YOUR GOAL:
Resume the MCP3008 current-reading script from its last line, completing the loop body.
GIVEN PASSAGE section start
ReadADC_CT.py

import time
import board
import busio
import digitalio
import adafruit_mcp3xxx.mcp3008 as MCP
from adafruit_mcp3xxx.analog_in import AnalogIn
import numpy as np

# Set up MCP3008
spi = busio.SPI(clock=board.SCK, MISO=board.MISO, MOSI=board.MOSI)
cs = digitalio.DigitalInOut(board.D5)
mcp = MCP.MCP3008(spi, cs)  # Corrected this line

# Set up the current channel
current_channel = AnalogIn(mcp, MCP.P1)

# Constants
SAMPLES = 100
VCC = 5.0
ADC_MAX = 65535
CALIBRATION_FACTOR = 0.2535  # Use the value we found

def read_current():
    samples = [current_channel.value for _ in range(SAMPLES)]
    avg_raw = np.mean(samples)
    adc_voltage = (avg_raw / ADC_MAX) * VCC
    return avg_raw, adc_voltage

# Print header
print("Raw ADC, Sensor Peak Current, Sensor RMS Current, Mains Peak Current, Mains RMS Current")

while True:
    raw_adc, adc_voltage = read_current()
GIVEN PASSAGE section end
DATA BELOW section start
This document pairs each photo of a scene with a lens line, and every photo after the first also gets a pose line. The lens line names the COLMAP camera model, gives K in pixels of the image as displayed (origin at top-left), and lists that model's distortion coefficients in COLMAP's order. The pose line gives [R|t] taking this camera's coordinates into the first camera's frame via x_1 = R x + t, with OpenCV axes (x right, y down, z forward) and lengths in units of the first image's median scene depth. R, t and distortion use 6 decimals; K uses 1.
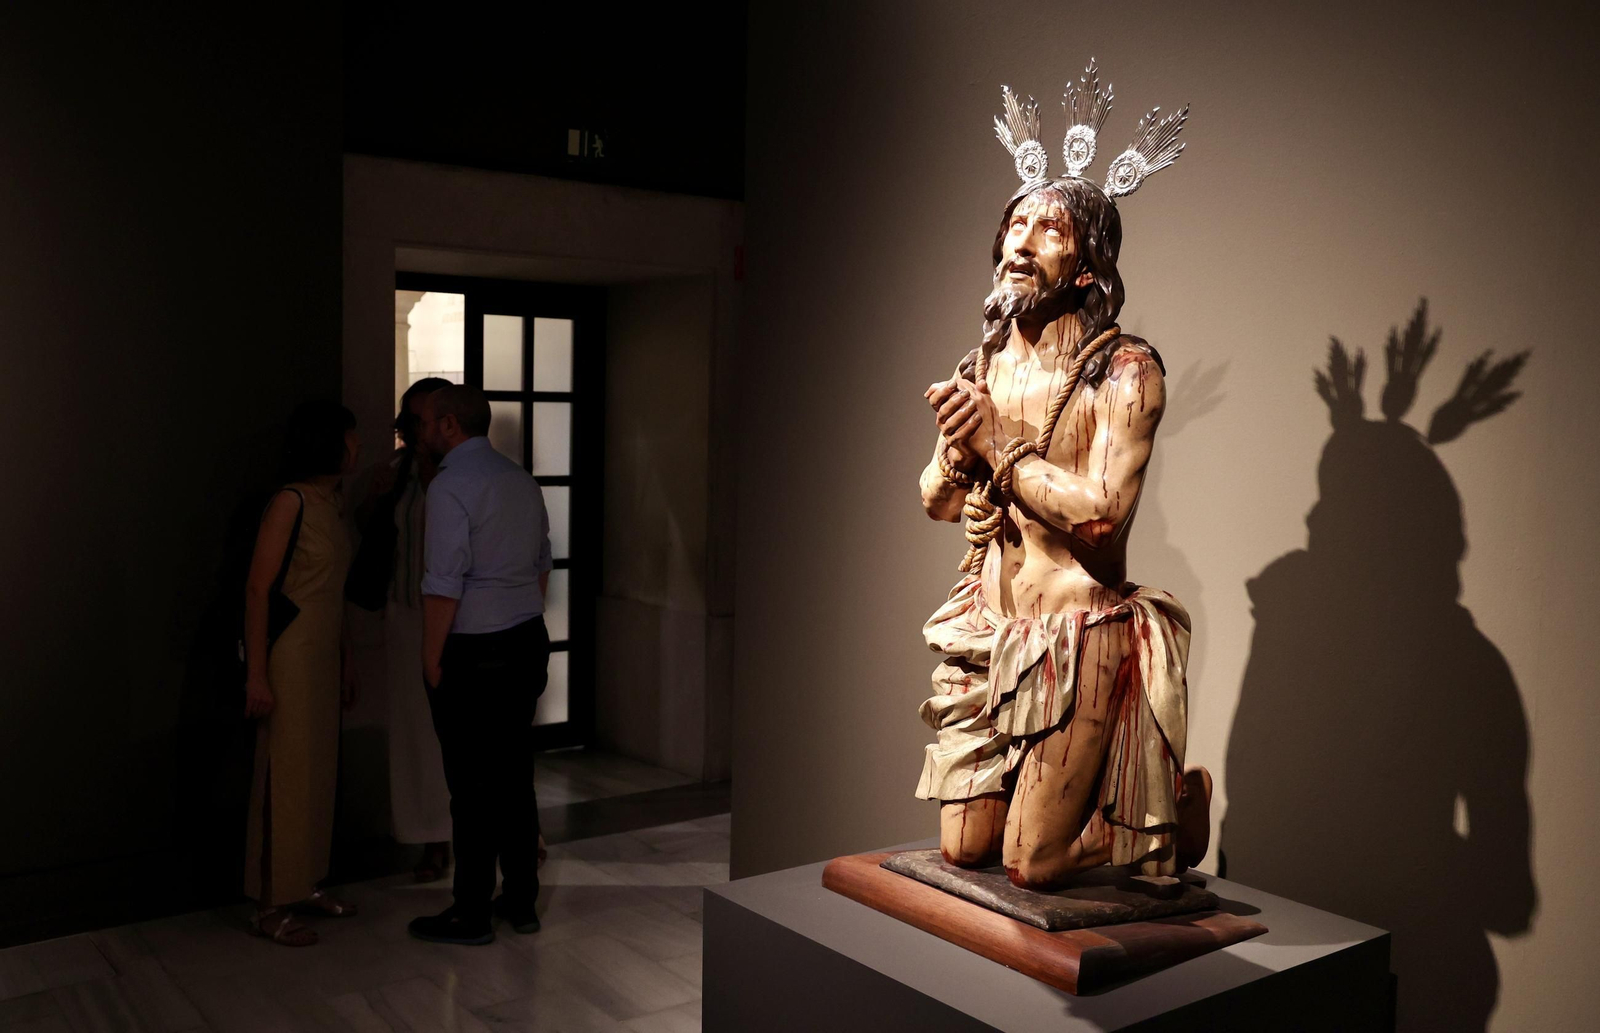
lens RADIAL K [[1395.1, 0, 800.4], [0, 1395.1, 516.8], [0, 0, 1]] dist [-0.063082, 0.005789]
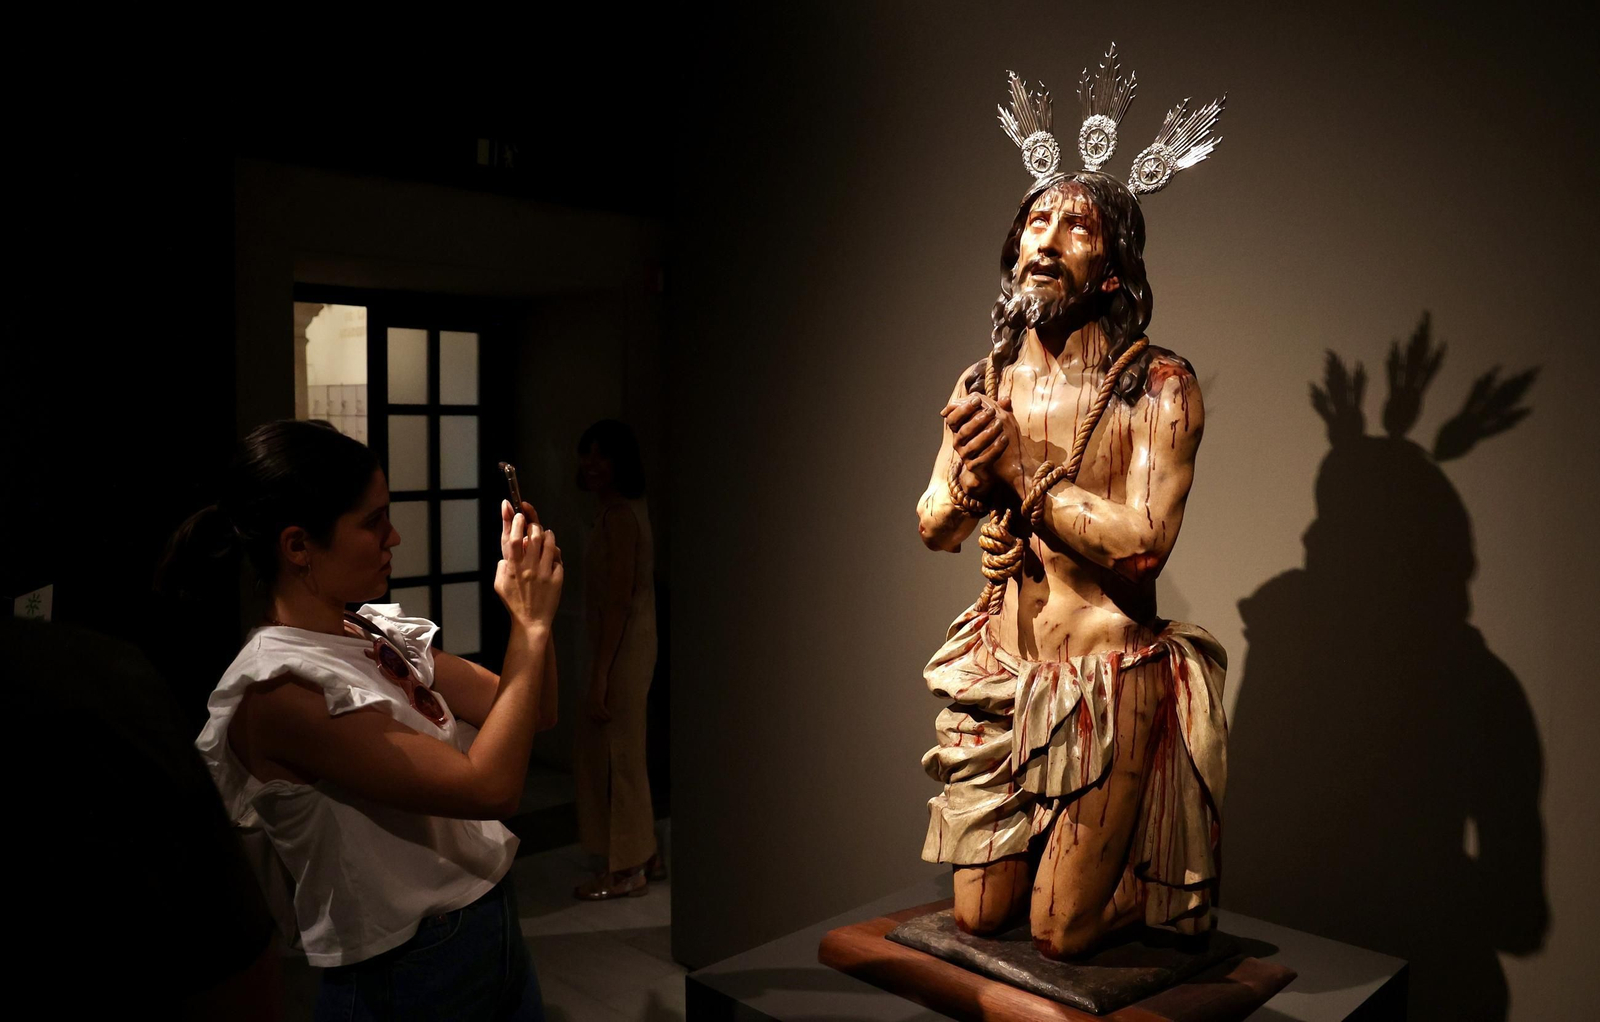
lens RADIAL K [[1137.9, 0, 853.2], [0, 1137.9, 497.1], [0, 0, 1]] dist [-0.103944, 0.018764]
pose [[0.982972, -0.018631, 0.182809, -0.094669], [0.019083, 0.999818, -0.000711, -0.035003], [-0.182763, 0.004187, 0.983148, 0.307730]]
DATA BELOW section end
TASK OUTPUT:
    # Calculate currents
    mains_rms_current = adc_voltage * CALIBRATION_FACTOR
    mains_peak_current = mains_rms_current * np.sqrt(2)
    
    # Calculate sensor currents (assuming linear relationship)
    sensor_rms_current = adc_voltage
    sensor_peak_current = sensor_rms_current * np.sqrt(2)
    
    # Print values in comma-separated format
    print(f"{raw_adc:.0f}, {sensor_peak_current:.4f}, {sensor_rms_current:.4f}, {mains_peak_current:.4f}, {mains_rms_current:.4f}")
    
    time.sleep(1)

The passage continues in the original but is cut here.